[Xapian-devel] [GSoC2012] Learning to Rank: few thoughts/issues

Wed Apr 4 09:27:17 BST 2012

Hi Parth,

Yes, I'll be using the features learnt using deep learning techniques will
be in addition to the traditional IR features and all of these
features(traditional+deep learning based features learnt in unsupervised
manner) will be fed to the ListMLE algorithm(which I will be implementing).
The Deep Learning algorithms are able to capture, to some extent, the
underlying generative factors that explain the variations in the input
data, and thus the learned representations help in disentangling the
underlying factors of variation. Such kind of features have been used in
this ICML'11 paper<http://eprints.pascal-network.org/archive/00008597/01/342_icmlpaper.pdf>for
domain adaptation in text articles.

I discussed the same setting (as I proposed in my last mail) with Hang
Li<http://research.microsoft.com/en-us/people/hangli/>sir(the author
of various Learning to Rank algorithms) and he says:
"*To me, ListMLE is a very elegant model and since it is a log linear
model, it appears to have a good match with deep learning.*"
[Parth: I have forwarded the mail to you for your kind reference.]

To sum up, in addition to the a subset of 134 of MSR's LETOR features,
we'll use the unsupervised deep learning features to train our model based
on ListMLE algorithm. As each of this would be implemented in a modular
fashion, if we get bad results(which shouldn't happen), we'll eliminate
that module(deep learning one) and keep the remaining; if we get better
results(which we should), we'll have a research contribution to make to the
community because Deep Learning techniques haven't been applied to ranking
systems yet.

Regards,
Rishabh.

On Wed, Apr 4, 2012 at 1:19 PM, Parth Gupta <parthg.88 at gmail.com> wrote:

> Hi Rishabh,
>
> If I have understood correctly ( thought I am not sure), do you want to
> extract features using some of the deep learning techniques in the
> semi-supervised setting of Letor. Can you give me some idea about what
> these features are?
>
> Are you planning to implement ListMLE in addition to this?
>
> Parth.
>
>
> On Mon, Apr 2, 2012 at 10:03 PM, Rishabh Mehrotra <erishabh at gmail.com>wrote:
>
>> Thanks Parth for your inputs. I had gone through the 134 or so feature
>> list at MSR's LETOR site for the ranking algorithms. The traditional IR
>> features I was talking about in my previous mail were referring to those
>> ones.
>>
>> Thanks for the heads-up on the unsupervised features part. I will be more
>> inclined on using one of the recently famous *deep learning architectures
>> * for unsupervised feature extraction simply because they have been
>> shown to outperform hand-crafted feature based state-of-the-art algorithms.
>> PFA a snapshot<Deep Learning.png> from one of the tutorials by Andrew Ng
>> highlighting the same fact.
>>
>> I would like to discuss about the probable methodology regarding the same.

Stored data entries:
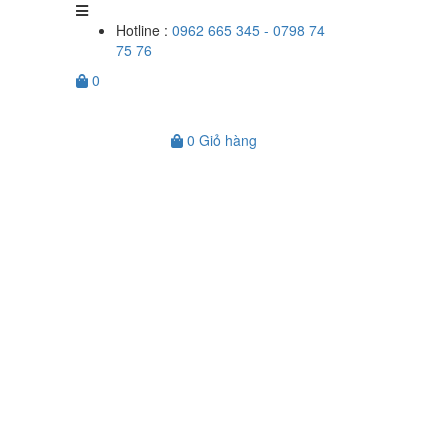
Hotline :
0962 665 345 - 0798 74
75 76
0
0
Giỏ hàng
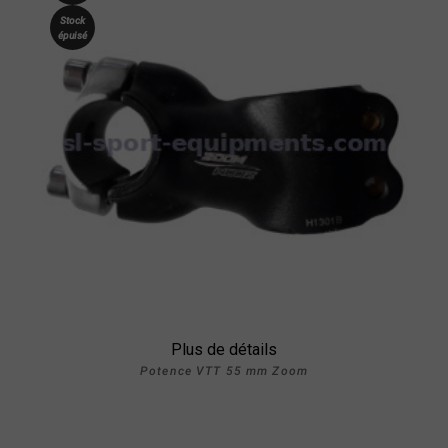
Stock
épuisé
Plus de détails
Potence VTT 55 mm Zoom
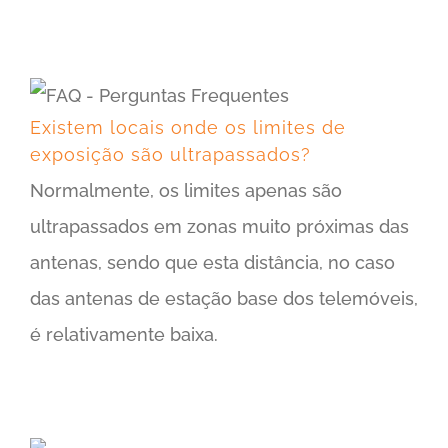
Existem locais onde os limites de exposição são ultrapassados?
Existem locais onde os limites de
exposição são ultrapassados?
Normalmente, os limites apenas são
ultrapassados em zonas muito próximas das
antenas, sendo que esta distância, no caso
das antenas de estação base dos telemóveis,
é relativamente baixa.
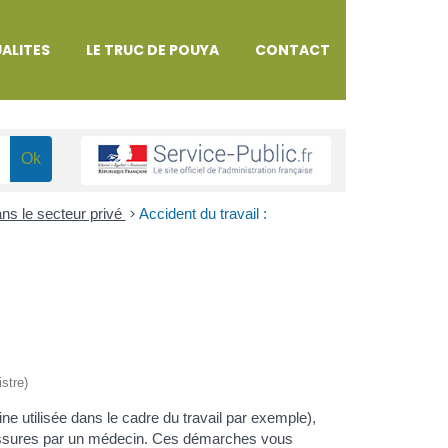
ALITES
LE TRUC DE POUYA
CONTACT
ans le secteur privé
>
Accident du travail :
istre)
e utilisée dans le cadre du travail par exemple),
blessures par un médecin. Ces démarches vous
* * *
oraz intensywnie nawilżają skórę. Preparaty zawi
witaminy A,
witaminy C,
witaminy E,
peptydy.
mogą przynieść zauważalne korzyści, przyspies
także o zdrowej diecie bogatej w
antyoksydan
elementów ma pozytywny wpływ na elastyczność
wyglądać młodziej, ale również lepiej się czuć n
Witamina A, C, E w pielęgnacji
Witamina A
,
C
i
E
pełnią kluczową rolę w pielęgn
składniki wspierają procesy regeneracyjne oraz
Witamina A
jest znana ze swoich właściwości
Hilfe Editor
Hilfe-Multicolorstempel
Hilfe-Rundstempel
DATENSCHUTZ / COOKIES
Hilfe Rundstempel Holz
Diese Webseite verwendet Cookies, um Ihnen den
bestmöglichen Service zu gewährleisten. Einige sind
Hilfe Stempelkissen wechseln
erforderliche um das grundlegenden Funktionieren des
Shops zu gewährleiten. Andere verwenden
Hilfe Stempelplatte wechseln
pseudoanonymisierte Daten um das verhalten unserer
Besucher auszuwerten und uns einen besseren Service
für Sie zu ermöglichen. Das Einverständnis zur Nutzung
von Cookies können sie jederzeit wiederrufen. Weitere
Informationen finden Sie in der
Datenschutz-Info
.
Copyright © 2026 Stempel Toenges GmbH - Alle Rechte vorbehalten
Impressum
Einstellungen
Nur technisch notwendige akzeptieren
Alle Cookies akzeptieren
--
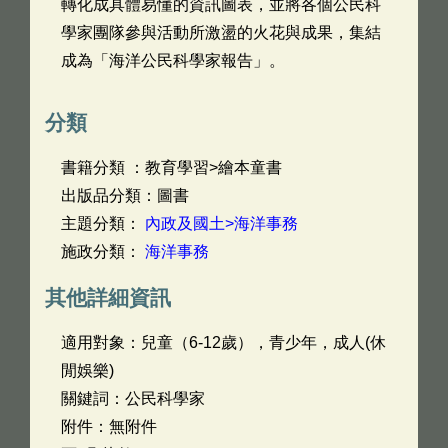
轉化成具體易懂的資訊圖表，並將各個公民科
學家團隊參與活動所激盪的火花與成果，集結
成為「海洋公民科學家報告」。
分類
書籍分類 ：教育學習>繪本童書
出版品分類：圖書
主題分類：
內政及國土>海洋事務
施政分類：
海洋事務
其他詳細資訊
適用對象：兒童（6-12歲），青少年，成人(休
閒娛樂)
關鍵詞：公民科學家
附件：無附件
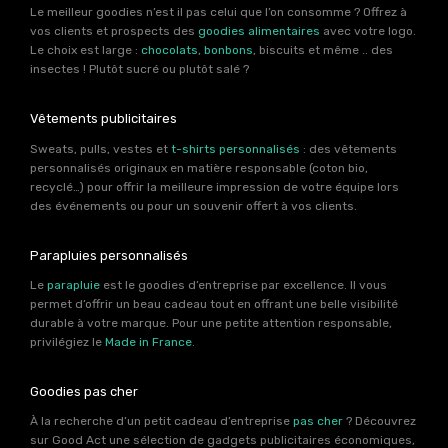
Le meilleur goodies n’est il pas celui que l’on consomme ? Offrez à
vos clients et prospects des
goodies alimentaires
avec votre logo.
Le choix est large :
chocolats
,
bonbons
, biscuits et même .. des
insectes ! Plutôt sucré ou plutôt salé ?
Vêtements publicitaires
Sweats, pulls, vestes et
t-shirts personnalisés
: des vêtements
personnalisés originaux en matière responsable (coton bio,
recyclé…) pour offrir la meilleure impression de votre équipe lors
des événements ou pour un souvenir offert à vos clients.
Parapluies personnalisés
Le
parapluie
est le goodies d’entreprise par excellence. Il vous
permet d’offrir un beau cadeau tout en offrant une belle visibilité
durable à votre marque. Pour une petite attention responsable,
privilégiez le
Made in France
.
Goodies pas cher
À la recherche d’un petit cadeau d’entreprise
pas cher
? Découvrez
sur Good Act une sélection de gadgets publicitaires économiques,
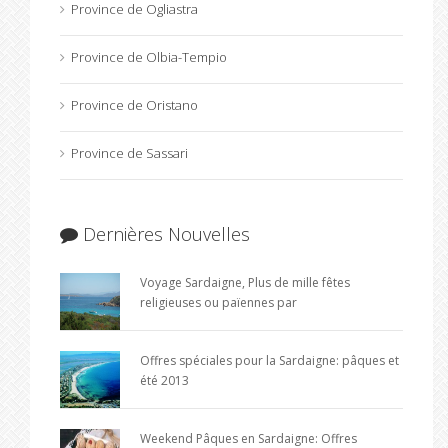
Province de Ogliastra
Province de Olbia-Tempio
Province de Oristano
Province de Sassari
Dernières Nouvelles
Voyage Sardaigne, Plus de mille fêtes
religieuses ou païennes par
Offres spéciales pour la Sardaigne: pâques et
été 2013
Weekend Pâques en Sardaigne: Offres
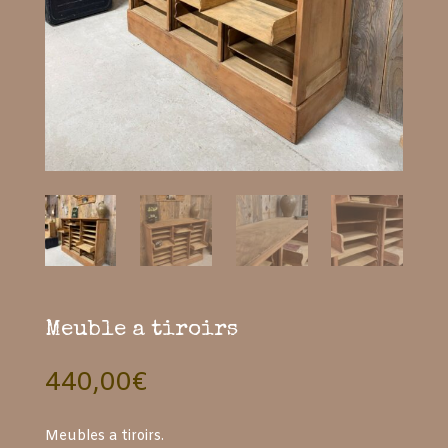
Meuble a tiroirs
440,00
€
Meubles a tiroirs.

▸ REQUIRED WORK: Continue the learning-to-rank email thread above from the point where it stops.

▸ RESPONSE TO THIS TASK:
>>
>> *Methodology:*
>> In order to do unsupervised feature extraction from the documents, I'll
>> use Denoising Stacked Autoencoders. Its a 2 stage process:
>>
>>    - Unsupervised pre-training
>>    - Supervised fine tuning
>>
>> *Unsupervised pre-training:*
>>
>> The denoising autoencoders[link<http://ufldl.stanford.edu/wiki/index.php/Autoencoders_and_Sparsity>]
>> can be stacked to form a deep network by feeding the latent representation
>> (output code) of the denoising auto-encoder found on the layer below as
>> input to the current layer. The *unsupervised pre-training* of such an
>> architecture is done one layer at a time. Each layer is trained as a
>> denoising auto-encoder by minimizing the reconstruction of its input (which
>> is the output code of the previous layer). Once the first *n* layers are
>> trained, we can train the *n+1-th* layer because we can now compute the
>> code or latent representation from the layer below.
>> The kind of representation learnt by this step is a rich representation
>> which has shown to be better than hand-crafted features/representations.
>>
>>
>> *Supervised fine tuning:*
>>
>> Once all layers are pre-trained, the network goes through a second stage
>> of training called fine-tuning. Generally we consider supervised
>> fine-tuning where we want to minimize prediction error on a supervised
>> task.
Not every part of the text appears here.